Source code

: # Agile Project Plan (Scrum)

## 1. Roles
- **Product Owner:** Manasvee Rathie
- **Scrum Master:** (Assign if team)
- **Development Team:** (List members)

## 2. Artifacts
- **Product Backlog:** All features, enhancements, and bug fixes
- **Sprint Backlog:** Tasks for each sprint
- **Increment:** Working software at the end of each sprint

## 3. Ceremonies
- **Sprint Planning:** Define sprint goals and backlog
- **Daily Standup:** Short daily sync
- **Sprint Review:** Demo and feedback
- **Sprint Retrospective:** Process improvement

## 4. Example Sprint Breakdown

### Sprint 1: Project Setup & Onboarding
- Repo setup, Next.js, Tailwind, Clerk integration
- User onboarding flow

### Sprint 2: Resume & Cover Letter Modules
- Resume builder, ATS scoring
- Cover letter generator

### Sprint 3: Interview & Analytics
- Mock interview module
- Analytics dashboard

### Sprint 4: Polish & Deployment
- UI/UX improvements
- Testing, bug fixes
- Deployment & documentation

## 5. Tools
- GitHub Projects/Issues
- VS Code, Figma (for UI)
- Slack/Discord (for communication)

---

* _Brief_:
Write out the item above line for line, keeping every character, heading mark, and blank line unchanged.

* _Exercise response_:
Source code

: # Agile Project Plan (Scrum)

## 1. Roles
- **Product Owner:** Manasvee Rathie
- **Scrum Master:** (Assign if team)
- **Development Team:** (List members)

## 2. Artifacts
- **Product Backlog:** All features, enhancements, and bug fixes
- **Sprint Backlog:** Tasks for each sprint
- **Increment:** Working software at the end of each sprint

## 3. Ceremonies
- **Sprint Planning:** Define sprint goals and backlog
- **Daily Standup:** Short daily sync
- **Sprint Review:** Demo and feedback
- **Sprint Retrospective:** Process improvement

## 4. Example Sprint Breakdown

### Sprint 1: Project Setup & Onboarding
- Repo setup, Next.js, Tailwind, Clerk integration
- User onboarding flow

### Sprint 2: Resume & Cover Letter Modules
- Resume builder, ATS scoring
- Cover letter generator

### Sprint 3: Interview & Analytics
- Mock interview module
- Analytics dashboard

### Sprint 4: Polish & Deployment
- UI/UX improvements
- Testing, bug fixes
- Deployment & documentation

## 5. Tools
- GitHub Projects/Issues
- VS Code, Figma (for UI)
- Slack/Discord (for communication)

---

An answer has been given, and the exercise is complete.